▸ **OBJECTIVES**:
(a) Do the following statements agree with the passage on the Buddhist view of mind? Answer yes or no for each, and quote the words of the passage that decide it. (i) In Buddhism, "mind" is used synonymously with "consciousness." (ii) The Buddha uses the term "soul" for the non-physical part of a person. (iii) The Western scientists found that probably six seconds was the maximum for human concentration.
(b) Reproduce word for word the part of the passage on the Buddhist view of mind starting with "Years ago, His" and going on through "months, even longer.".

▸ **SOURCE EXCERPT**:
________________

For the Buddha, what is mind?

As it’s the mind that gets enlightened, we’d better know what Buddha means by it! Well, “mind” in Buddhism is used in a much broader way than we tend to use it in neuroscience and psychology. It is used synonymously with the word “consciousness.”

If you’re a Christian or a Muslim, or you talk about some non-physical part of yourself, it’s known as the soul. But Buddha doesn’t use that term at all. He uses the term mind, but it incorporates concepts, feelings, thoughts, emotions, unconscious, as well as our sensory consciousness. All of this is your mind. The whole spectrum of your inner experiences is your mind, and in Buddha’s terms it is necessarily non-physical. It isn’t the body. It’s not the brain. From the Buddhist perspective perhaps you could say that what we observe in the brain is an indicator of what’s going on in our mind – at least at the grosser level.

It’s clear from this that Buddha asserts far more refined, more subtle levels of awareness, of conscious awareness, of mind, than we would ever posit as possible according to the philosophical materialist models. And in the long-term, by using the sophisticated psychological skill called concentration meditation, we will be able to plumb the depths of our mind and access these more refined levels of our own capacity for cognition, sort of like accessing the microscope of your mind, in order to completely deconstruct all of the nonsense and get in touch with how things exist, thus removing one’s own suffering, thus enabling us to benefit others.

Years ago, His Holiness the Dalai Lama was participating in one of those Mind and Life conferences. For many years he’s been meeting with all the best brains in the West and discussing the nature of the universe and the mind. Most of their discussions have been published.

The main topic – I think it was in Cambridge, at Harvard – was the capacity of the human mind to concentrate. The Western scientists were coming up with their findings that probably six seconds was the maximum. Well, there’s the Dalai Lama and the other Buddhists presenting the Buddhist case from their own experience: the human mind has the capacity to concentrate for hours, days, weeks, months, even longer.

________________

▸ **DATA LISTING**:

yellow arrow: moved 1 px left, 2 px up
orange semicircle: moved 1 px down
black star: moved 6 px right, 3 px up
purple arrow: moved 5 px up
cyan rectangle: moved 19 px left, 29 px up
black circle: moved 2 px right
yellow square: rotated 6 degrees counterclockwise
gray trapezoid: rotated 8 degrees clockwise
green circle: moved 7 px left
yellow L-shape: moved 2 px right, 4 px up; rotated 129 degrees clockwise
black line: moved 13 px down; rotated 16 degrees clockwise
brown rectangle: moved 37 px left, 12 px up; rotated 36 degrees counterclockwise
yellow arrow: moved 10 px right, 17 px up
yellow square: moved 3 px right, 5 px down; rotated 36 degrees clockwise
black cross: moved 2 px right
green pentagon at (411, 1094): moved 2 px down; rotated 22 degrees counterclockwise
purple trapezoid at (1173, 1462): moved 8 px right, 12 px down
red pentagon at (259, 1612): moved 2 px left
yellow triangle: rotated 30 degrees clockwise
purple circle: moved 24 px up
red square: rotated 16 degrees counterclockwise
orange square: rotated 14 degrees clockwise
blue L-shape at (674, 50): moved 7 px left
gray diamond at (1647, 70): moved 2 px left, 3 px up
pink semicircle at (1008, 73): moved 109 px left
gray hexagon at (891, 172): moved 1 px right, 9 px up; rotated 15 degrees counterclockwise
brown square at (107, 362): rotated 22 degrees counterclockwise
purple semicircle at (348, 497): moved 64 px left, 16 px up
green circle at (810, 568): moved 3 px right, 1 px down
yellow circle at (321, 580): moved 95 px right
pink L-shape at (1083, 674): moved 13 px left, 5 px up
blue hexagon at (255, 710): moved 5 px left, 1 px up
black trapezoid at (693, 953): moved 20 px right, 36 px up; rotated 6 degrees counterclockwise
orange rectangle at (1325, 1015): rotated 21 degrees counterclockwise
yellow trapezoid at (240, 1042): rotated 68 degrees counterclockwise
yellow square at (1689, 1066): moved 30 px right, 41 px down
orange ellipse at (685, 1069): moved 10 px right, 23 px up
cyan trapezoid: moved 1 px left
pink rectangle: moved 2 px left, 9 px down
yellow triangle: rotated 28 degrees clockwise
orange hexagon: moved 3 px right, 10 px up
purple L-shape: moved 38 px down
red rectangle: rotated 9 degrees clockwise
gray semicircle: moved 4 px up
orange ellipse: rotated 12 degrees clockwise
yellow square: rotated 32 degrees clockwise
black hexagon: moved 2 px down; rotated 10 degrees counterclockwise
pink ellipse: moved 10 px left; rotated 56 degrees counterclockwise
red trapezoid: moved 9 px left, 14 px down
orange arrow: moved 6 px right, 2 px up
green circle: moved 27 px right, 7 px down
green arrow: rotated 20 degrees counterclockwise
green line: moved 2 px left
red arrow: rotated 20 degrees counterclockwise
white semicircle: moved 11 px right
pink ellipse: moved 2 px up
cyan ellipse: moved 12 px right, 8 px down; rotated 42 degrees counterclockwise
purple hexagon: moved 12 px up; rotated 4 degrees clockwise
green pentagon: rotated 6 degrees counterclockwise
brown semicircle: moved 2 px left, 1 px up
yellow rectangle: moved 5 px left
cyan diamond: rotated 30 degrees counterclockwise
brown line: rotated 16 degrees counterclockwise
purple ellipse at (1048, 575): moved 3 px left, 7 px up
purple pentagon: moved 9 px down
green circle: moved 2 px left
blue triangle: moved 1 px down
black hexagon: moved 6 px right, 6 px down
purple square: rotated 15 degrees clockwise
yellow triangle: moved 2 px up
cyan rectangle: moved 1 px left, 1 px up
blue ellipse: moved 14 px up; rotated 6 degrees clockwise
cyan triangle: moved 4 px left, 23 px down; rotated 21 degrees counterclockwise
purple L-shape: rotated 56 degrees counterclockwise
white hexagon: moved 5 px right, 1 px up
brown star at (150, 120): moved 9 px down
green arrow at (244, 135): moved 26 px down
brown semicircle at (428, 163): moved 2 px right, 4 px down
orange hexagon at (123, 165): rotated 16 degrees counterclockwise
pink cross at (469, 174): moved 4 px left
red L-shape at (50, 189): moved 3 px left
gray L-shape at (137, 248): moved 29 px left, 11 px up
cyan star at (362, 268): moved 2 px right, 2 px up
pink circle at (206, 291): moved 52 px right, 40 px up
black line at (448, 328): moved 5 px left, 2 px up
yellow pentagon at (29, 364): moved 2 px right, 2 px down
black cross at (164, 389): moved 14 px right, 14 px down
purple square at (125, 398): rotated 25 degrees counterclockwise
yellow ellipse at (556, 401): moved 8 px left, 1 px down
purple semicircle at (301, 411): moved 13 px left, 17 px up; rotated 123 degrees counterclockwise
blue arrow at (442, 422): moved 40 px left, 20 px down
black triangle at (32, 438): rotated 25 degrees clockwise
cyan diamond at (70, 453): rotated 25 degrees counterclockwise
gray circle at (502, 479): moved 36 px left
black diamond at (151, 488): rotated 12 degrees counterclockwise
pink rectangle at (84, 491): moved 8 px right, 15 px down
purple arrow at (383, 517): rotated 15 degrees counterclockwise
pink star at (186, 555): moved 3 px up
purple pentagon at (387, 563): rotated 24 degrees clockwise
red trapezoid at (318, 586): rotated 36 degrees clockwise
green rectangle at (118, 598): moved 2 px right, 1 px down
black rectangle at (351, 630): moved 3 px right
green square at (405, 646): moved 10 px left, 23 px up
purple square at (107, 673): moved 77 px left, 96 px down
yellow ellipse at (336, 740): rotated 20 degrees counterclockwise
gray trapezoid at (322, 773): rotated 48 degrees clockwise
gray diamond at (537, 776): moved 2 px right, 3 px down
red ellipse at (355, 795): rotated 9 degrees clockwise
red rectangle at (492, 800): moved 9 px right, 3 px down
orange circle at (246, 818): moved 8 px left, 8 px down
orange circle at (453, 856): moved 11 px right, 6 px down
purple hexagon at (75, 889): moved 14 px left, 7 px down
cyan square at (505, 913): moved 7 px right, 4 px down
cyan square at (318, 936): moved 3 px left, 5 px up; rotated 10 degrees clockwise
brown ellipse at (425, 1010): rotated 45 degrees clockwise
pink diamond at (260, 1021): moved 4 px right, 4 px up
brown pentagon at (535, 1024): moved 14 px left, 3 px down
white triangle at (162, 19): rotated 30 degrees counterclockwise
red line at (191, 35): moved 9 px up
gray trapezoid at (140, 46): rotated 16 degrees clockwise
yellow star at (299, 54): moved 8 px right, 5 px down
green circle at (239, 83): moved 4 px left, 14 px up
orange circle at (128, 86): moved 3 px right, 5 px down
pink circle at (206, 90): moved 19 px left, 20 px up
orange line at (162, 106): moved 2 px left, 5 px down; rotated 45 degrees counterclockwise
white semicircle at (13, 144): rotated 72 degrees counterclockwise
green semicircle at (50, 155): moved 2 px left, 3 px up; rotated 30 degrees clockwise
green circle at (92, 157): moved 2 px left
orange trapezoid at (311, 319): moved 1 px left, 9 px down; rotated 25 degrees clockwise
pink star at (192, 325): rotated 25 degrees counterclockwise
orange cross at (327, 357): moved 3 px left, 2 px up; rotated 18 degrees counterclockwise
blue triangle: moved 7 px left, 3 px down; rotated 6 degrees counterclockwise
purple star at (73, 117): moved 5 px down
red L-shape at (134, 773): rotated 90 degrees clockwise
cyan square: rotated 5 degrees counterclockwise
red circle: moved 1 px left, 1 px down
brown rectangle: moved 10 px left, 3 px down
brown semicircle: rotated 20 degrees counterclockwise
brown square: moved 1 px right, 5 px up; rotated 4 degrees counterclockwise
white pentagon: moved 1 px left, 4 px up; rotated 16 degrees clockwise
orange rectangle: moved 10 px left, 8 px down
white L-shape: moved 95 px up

________________

▸ **RESULTS BY TASK**:
(a)
(i) Yes: "It is used synonymously with the word “consciousness.”"
(ii) No: "But Buddha doesn’t use that term at all."
(iii) Yes: "The Western scientists were coming up with their findings that probably six seconds was the maximum."

(b)
Years ago, His Holiness the Dalai Lama was participating in one of those Mind and Life conferences. For many years he’s been meeting with all the best brains in the West and discussing the nature of the universe and the mind. Most of their discussions have been published.

The main topic – I think it was in Cambridge, at Harvard – was the capacity of the human mind to concentrate. The Western scientists were coming up with their findings that probably six seconds was the maximum. Well, there’s the Dalai Lama and the other Buddhists presenting the Buddhist case from their own experience: the human mind has the capacity to concentrate for hours, days, weeks, months, even longer.